• _Exercise_:
Please write out exactly the lines of the data below from the line holding "mostra il nuovo volto dopo la" through the line holding "berbagai tempat indah", and leave out the rest.
━━━━━ Entries supplied
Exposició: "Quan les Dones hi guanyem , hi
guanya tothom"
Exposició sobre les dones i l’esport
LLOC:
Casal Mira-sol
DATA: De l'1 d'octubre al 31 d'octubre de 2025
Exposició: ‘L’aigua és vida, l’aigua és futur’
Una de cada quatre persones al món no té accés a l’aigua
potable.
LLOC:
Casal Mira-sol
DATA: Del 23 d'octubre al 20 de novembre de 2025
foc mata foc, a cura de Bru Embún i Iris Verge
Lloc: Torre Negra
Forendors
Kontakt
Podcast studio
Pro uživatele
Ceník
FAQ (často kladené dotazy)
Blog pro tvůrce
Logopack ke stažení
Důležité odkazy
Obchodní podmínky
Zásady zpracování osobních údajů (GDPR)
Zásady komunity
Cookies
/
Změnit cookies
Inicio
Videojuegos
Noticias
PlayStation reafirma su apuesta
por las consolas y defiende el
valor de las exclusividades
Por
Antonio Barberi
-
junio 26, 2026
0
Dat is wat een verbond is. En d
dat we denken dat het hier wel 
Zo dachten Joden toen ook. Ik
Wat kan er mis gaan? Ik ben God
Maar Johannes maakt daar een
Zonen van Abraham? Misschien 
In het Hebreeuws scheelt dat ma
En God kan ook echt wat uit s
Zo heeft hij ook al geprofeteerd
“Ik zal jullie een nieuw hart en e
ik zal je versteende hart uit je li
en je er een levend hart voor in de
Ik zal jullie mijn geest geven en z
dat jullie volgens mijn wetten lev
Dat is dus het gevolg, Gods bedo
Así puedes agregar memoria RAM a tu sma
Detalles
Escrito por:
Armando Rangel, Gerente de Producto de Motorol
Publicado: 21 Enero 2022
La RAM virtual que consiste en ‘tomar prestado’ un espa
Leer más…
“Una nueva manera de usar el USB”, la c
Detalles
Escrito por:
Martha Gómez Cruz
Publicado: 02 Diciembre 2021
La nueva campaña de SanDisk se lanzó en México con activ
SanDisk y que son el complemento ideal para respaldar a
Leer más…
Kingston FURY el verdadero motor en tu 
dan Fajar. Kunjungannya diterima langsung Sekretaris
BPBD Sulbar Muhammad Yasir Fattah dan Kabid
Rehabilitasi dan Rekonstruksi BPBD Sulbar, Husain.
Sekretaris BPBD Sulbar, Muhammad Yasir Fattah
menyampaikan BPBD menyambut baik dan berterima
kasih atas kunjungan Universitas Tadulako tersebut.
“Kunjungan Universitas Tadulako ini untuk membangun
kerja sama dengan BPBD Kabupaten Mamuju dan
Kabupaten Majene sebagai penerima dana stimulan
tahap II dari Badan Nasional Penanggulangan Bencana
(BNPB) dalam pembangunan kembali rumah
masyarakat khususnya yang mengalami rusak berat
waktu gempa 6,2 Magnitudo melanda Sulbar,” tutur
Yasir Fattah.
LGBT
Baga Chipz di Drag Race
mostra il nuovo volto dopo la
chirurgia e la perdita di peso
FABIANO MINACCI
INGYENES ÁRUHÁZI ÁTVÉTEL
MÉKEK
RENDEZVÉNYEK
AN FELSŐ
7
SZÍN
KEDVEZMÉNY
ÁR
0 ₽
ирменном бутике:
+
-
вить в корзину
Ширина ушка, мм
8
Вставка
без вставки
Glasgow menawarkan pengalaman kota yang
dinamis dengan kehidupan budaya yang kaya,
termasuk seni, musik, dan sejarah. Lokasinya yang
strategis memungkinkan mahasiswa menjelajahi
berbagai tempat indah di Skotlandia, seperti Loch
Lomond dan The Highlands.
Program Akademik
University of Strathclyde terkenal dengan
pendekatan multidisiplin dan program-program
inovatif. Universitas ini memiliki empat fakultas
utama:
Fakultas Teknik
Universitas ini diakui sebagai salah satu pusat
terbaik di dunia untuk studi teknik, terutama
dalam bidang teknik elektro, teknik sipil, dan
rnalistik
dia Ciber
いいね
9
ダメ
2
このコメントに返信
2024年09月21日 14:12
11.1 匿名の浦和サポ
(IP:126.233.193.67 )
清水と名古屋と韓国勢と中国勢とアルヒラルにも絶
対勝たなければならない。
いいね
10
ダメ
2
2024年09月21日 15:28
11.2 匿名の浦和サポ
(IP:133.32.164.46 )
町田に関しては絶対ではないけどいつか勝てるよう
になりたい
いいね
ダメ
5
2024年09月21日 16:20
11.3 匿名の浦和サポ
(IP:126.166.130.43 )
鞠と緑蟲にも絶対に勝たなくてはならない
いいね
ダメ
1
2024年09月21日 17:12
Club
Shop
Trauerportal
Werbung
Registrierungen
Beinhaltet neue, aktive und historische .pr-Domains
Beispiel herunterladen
━━━━━━━━━━
• _Response to this exercise_:
mostra il nuovo volto dopo la
chirurgia e la perdita di peso
FABIANO MINACCI
INGYENES ÁRUHÁZI ÁTVÉTEL
MÉKEK
RENDEZVÉNYEK
AN FELSŐ
7
SZÍN
KEDVEZMÉNY
ÁR
0 ₽
ирменном бутике:
+
-
вить в корзину
Ширина ушка, мм
8
Вставка
без вставки
Glasgow menawarkan pengalaman kota yang
dinamis dengan kehidupan budaya yang kaya,
termasuk seni, musik, dan sejarah. Lokasinya yang
strategis memungkinkan mahasiswa menjelajahi
berbagai tempat indah di Skotlandia, seperti Loch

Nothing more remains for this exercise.